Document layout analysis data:
----------------

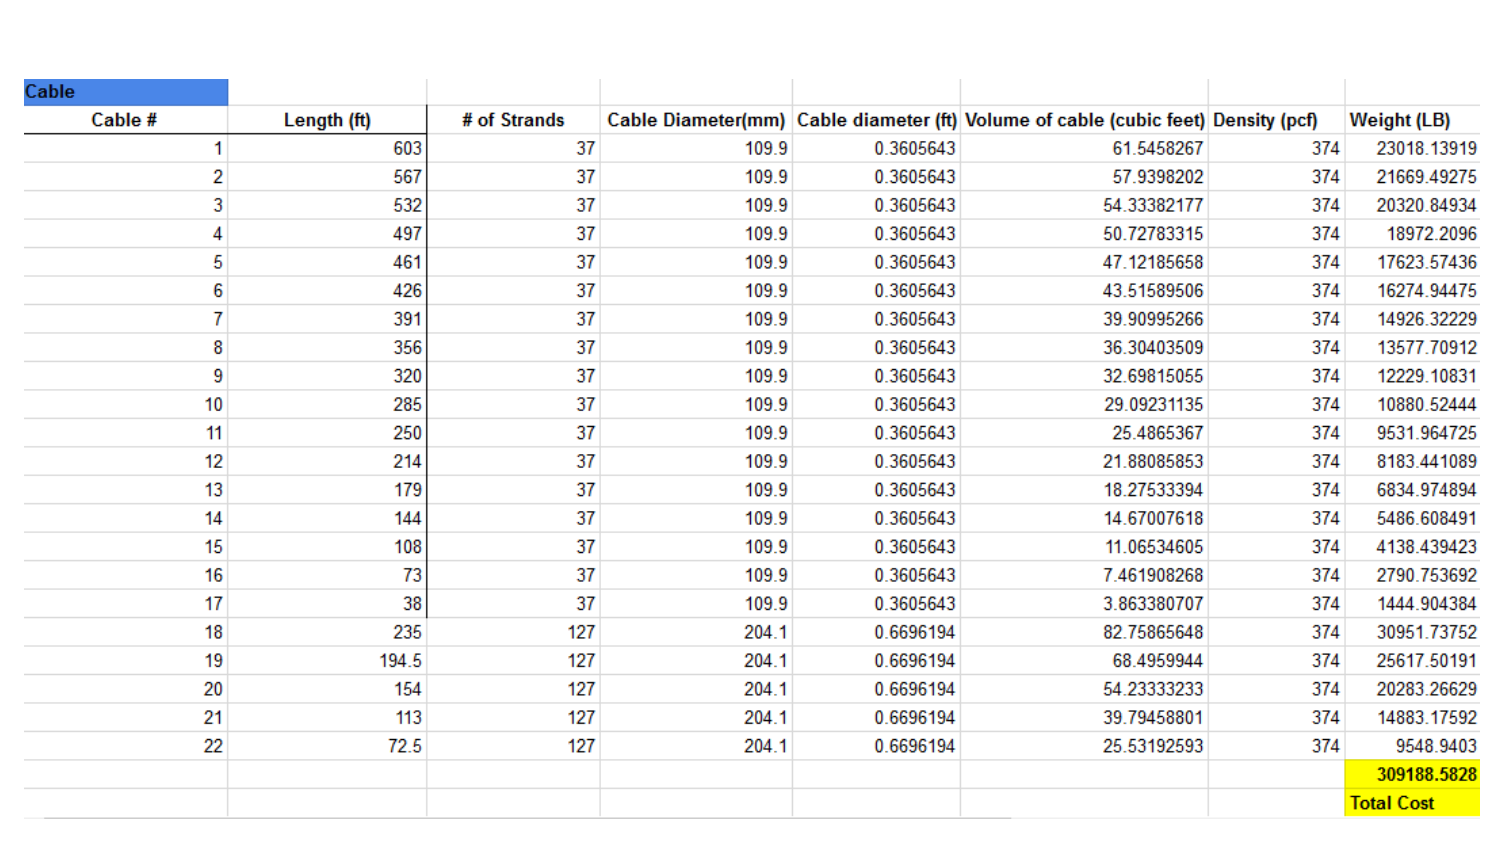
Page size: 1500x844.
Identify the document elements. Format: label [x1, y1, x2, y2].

picture [24, 79, 1480, 819]
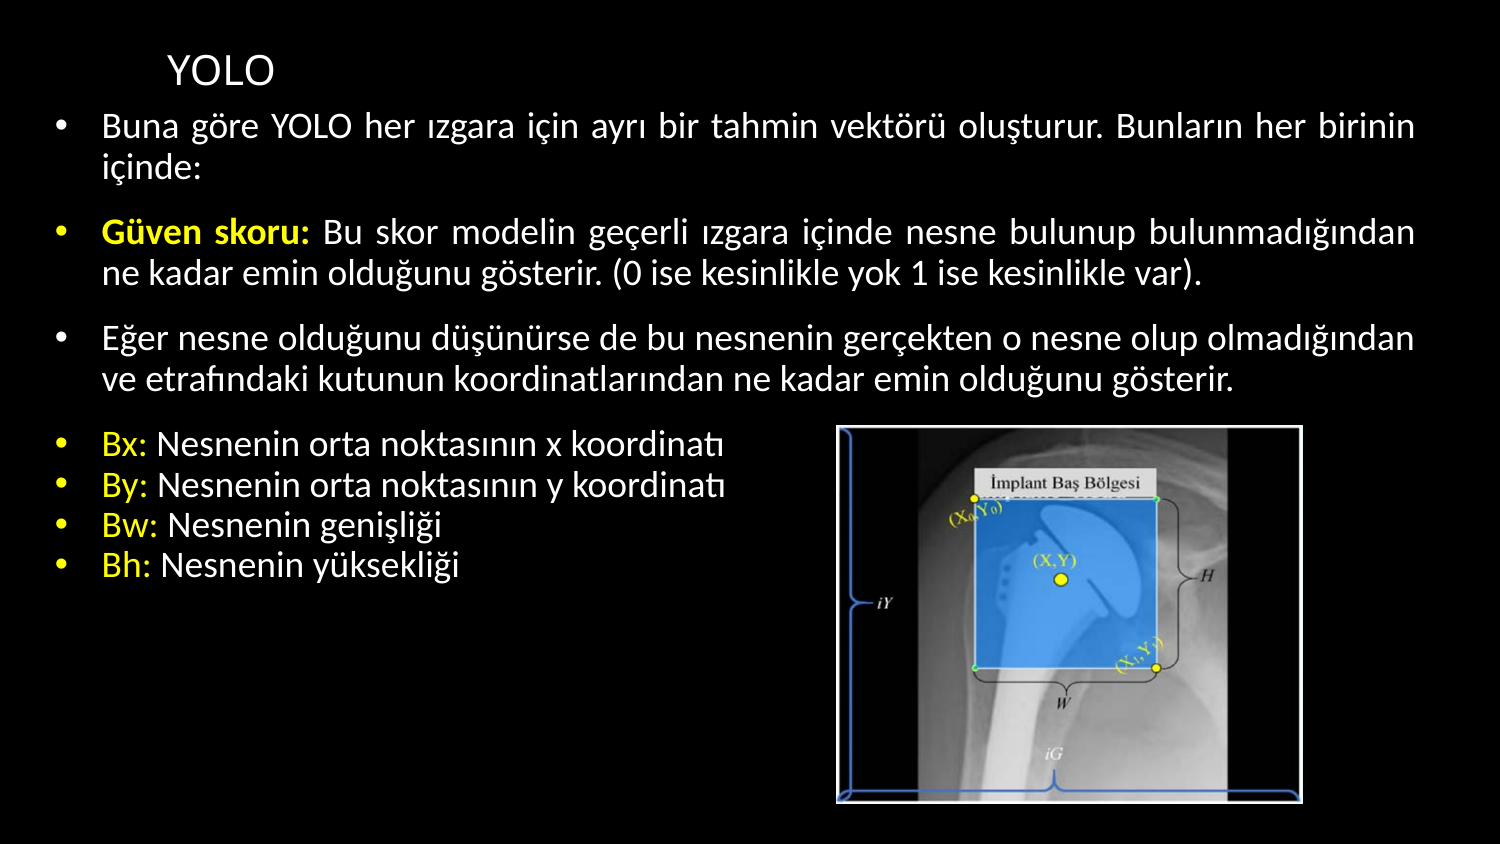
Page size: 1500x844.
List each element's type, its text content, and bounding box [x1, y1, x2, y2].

picture [836, 425, 1303, 804]
text_box Buna göre YOLO her ızgara için ayrı bir tahmin vektörü oluşturur. Bunların her birinin içinde: Güven skoru: Bu skor modelin geçerli ızgara içinde nesne bulunup bulunmadığından ne kadar emin olduğunu gösterir. (0 ise kesinlikle yok 1 ise kesinlikle var). Eğer nesne olduğunu düşünürse de bu nesnenin gerçekten o nesne olup olmadığından ve etrafındaki kutunun koordinatlarından ne kadar emin olduğunu gösterir. Bx: Nesnenin orta noktasının x koordinatı By: Nesnenin orta noktasının y koordinatı Bw: Nesnenin genişliği Bh: Nesnenin yüksekliği [39, 99, 1432, 697]
title YOLO [152, 0, 1338, 99]
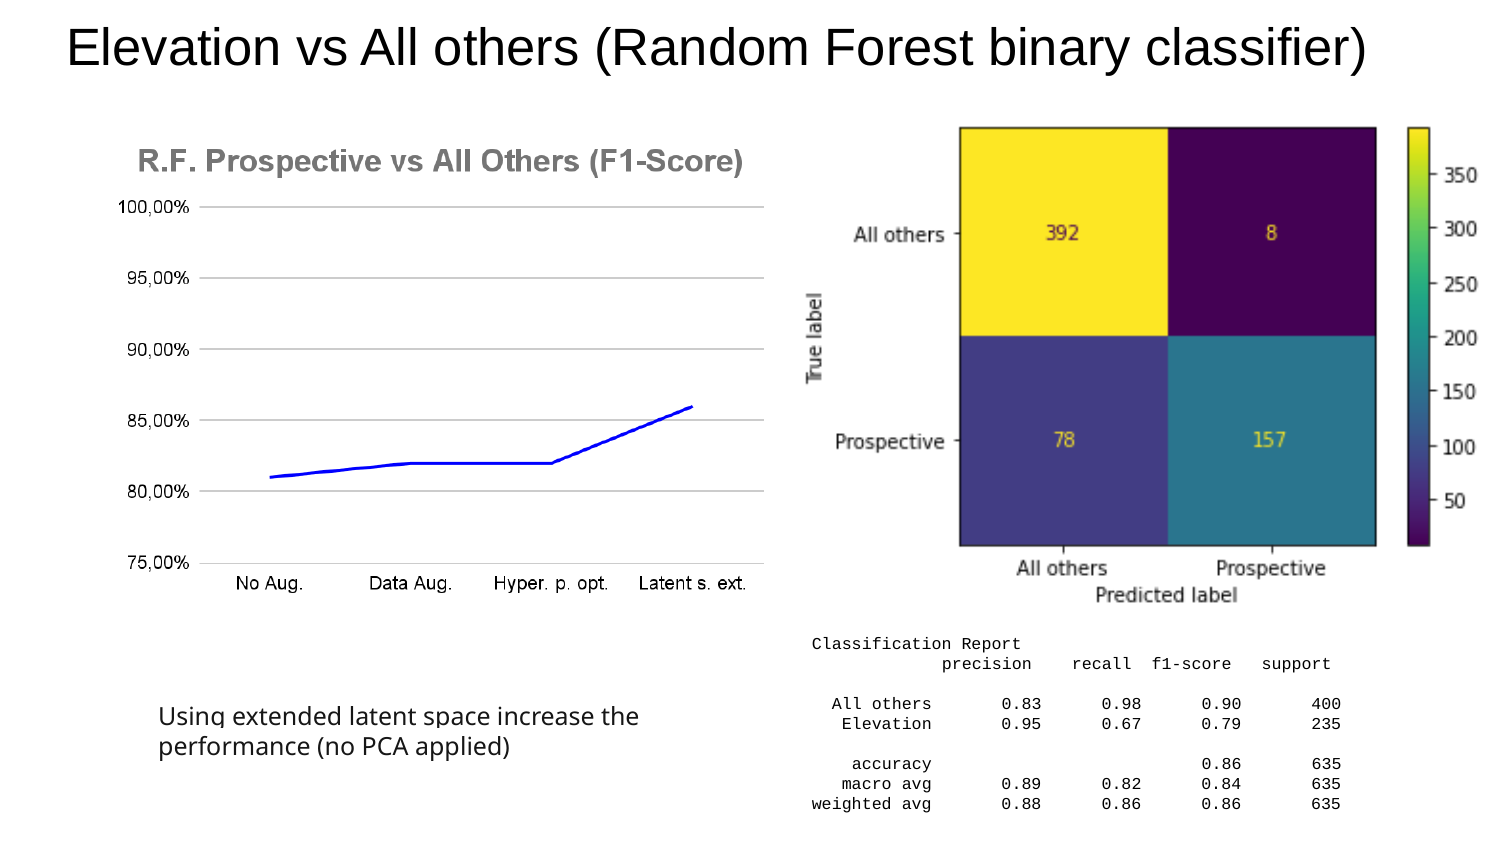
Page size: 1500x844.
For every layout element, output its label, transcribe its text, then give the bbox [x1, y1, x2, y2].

text_box Classification Report precision recall f1-score support All others 0.83 0.98 0.90 400 Elevation 0.95 0.67 0.79 235 accuracy 0.86 635 macro avg 0.89 0.82 0.84 635 weighted avg 0.88 0.86 0.86 635 [796, 626, 1367, 828]
title Elevation vs All others (Random Forest binary classifier) [51, 0, 1449, 92]
picture [91, 115, 788, 619]
picture [794, 116, 1492, 619]
text_box Using extended latent space increase the performance (no PCA applied) [143, 685, 671, 775]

----------------

### [Task details]
The goal is an exact reprint of the entries, leaving out the pictures.

### [Task response]
Page size: 1500x844.
Identify the document elements. Format: label [x1, y1, x2, y2].

picture [24, 79, 1480, 819]
Page size: 1500x844.
List each element's type, its text content, and bounding box [x1, y1, x2, y2].

picture [836, 425, 1303, 804]
text_box Buna göre YOLO her ızgara için ayrı bir tahmin vektörü oluşturur. Bunların her birinin içinde: Güven skoru: Bu skor modelin geçerli ızgara içinde nesne bulunup bulunmadığından ne kadar emin olduğunu gösterir. (0 ise kesinlikle yok 1 ise kesinlikle var). Eğer nesne olduğunu düşünürse de bu nesnenin gerçekten o nesne olup olmadığından ve etrafındaki kutunun koordinatlarından ne kadar emin olduğunu gösterir. Bx: Nesnenin orta noktasının x koordinatı By: Nesnenin orta noktasının y koordinatı Bw: Nesnenin genişliği Bh: Nesnenin yüksekliği [39, 99, 1432, 697]
title YOLO [152, 0, 1338, 99]
Page size: 1500x844.
For every layout element, output its label, transcribe its text, then give the bbox [x1, y1, x2, y2].

text_box Classification Report precision recall f1-score support All others 0.83 0.98 0.90 400 Elevation 0.95 0.67 0.79 235 accuracy 0.86 635 macro avg 0.89 0.82 0.84 635 weighted avg 0.88 0.86 0.86 635 [796, 626, 1367, 828]
title Elevation vs All others (Random Forest binary classifier) [51, 0, 1449, 92]
picture [91, 115, 788, 619]
picture [794, 116, 1492, 619]
text_box Using extended latent space increase the performance (no PCA applied) [143, 685, 671, 775]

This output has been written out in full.